Dentro do ônibus urbano. Todos ouviram a voz forte da mulher. 

– Tenho 200 anos e dois meses. É muito tempo nessa terra. Estou cansada. Todos esses motoristas e cobradores são meus bisnetos. Vou pegar o facão e atorar o meu coração. Assim acabo com essa feiura. 

Ela não tinha 200 anos, talvez um pouco mais de 60, mas o sofrimento estava estampado no seu rosto. Isso, de certa forma, explicava todo o esforço que estava fazendo para semear a tempestade. A dor compartilhada em alto e bom som.  

Estava sozinha – ou assim parecia. Repetia as frases em tom monocórdio. Parava um minuto ou dois e depois recomeçava. As mesmas palavras – como se estivesse escolhendo a decoração perfeita para aquele ambiente estranho. A audiência (ou seja, os passageiros) fingia não estar participando do espetáculo, preferia virar o rosto para o outro lado e mergulhar no mundo do faz de conta. A realidade imediata estava proibida de atrapalhar a existência de quem queria apenas chegar em casa ou no trabalho.

A imagem, como se fosse uma pintura trágica, dessas que estão abrigadas nas paredes dos museus, ficou pendurada na mente do homem quando ele desembarcou do ônibus. Não era a primeira vez que se deparava com esse tipo cena. Muitas pessoas estão afogadas por dentro. Falar constitui uma forma de voltar à tona, de respirar, de mostrar que querem continuar vivendo (mesmo quando dizem o contrário).  

Caminhou lentamente os quase 100 metros que o separava do apartamento. O ônibus sumiu na distância – e com ele, a mulher e o vocabulário áspero. Mas isso não trouxe alivio. Ao contrário. Sobrou um resíduo, uma angustia de espessura indefinida. O homem percebeu que não seria fácil esquecer o incidente. Inclusive porque não conseguiu aplicar à mulher um daqueles adjetivos que são usados para manter intacta a zona de conforto. A vida não gosta de respostas solúveis – prefere algo mais palpável. Mesmo que isso implique em conflito.
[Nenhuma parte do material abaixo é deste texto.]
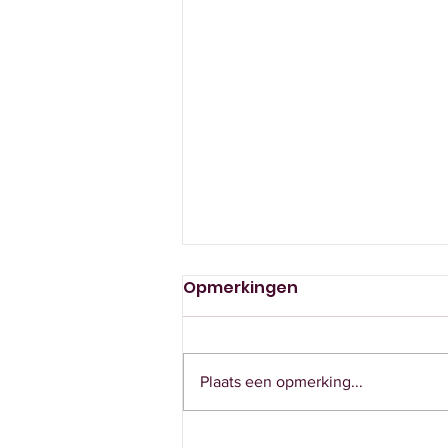
DOCU-ALERT 663
Opmerkingen
Docu-alert Haaglanden⁠‌ ‌ ‌ ‌ ‌ ‌ ‌ ‌ ‌ ‌ ‌ ‌ ‌ ‌ ‌ ‌ ‌ ‌ ‌ ‌
‌ ‌ ‌ ‌ ‌ ‌ ‌ ‌ ‌ ‌ ‌ ‌ ‌ ‌ ‌ ‌ ‌ ‌ ‌ ‌ ‌ ‌ ‌ ‌ ‌ ‌ ‌ ‌ ‌ ‌ ‌ ‌ ‌ ‌ ‌ ‌ ‌ ‌ ‌ ‌ ‌ ‌ ‌ ‌ ‌ ‌ ‌ ‌ ‌ ‌ ‌ ‌ ‌ ‌ ‌ ‌ ‌ ‌ ‌ ‌ ‌
‌ ‌ ‌ ‌ ‌ ‌ ‌ ‌
Plaats een opmerking...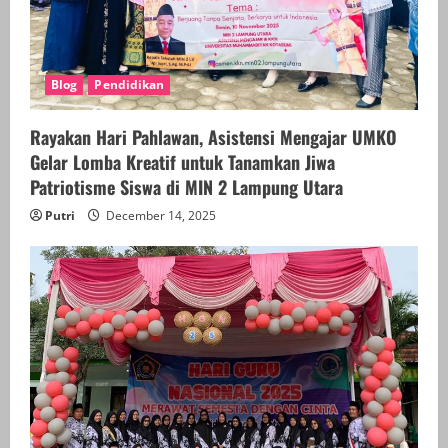
Blog
Pendidikan
Rayakan Hari Pahlawan, Asistensi Mengajar UMKO
Gelar Lomba Kreatif untuk Tanamkan Jiwa
Patriotisme Siswa di MIN 2 Lampung Utara
Putri
December 14, 2025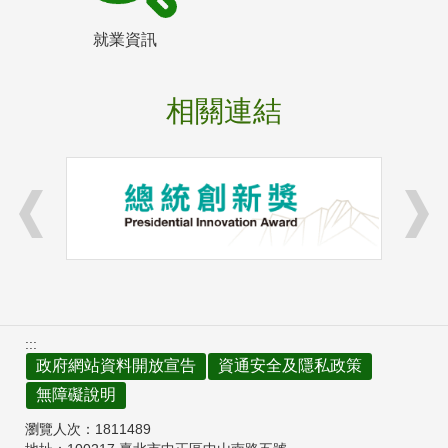
就業資訊
相關連結
:::
政府網站資料開放宣告
資通安全及隱私政策
無障礙說明
瀏覽人次：
1811489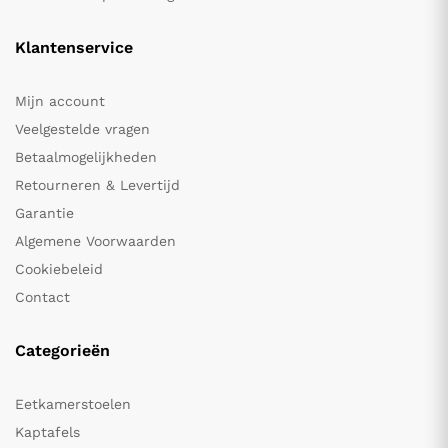
Klantenservice
Mijn account
Veelgestelde vragen
Betaalmogelijkheden
Retourneren & Levertijd
Garantie
Algemene Voorwaarden
Cookiebeleid
Contact
Categorieën
Eetkamerstoelen
Kaptafels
O que fazer? Esta é a pergunta que vale um milhão de dólares. De qualquer forma, o afastamento é terreno minado, areia movediça, armadilhas diversas. Ninguém consegue escapar sem algum tipo de perda.

Foi nisso que o homem pensou ao entrar no prédio. Será que o futuro que estava surgindo ali na esquina do tempo estava sinalizando para alguma coisa? Não era o momento adequado para alimentar a paranoia – disse para si mesmo. Em todo caso, enfrentou os degraus da escada com cuidado. Quem mora no primeiro andar não precisa usar o elevador.

Teve dificuldade para abrir a porta. Demorou um pouco para perceber que estava usando a chave errada. Entrou no apartamento e, depois de fechar a porta, foi para o escritório. Sentou no sofá e ficou olhando para algum lugar indefinido. Demorou uns dez minutos, talvez um pouco mais. Levantou-se e caminhou na direção da cozinha.

Voltou para o sofá com uma caneca de chá. Enquanto molhava os lábios com a bebida quente, o mundo começou a desmoronar.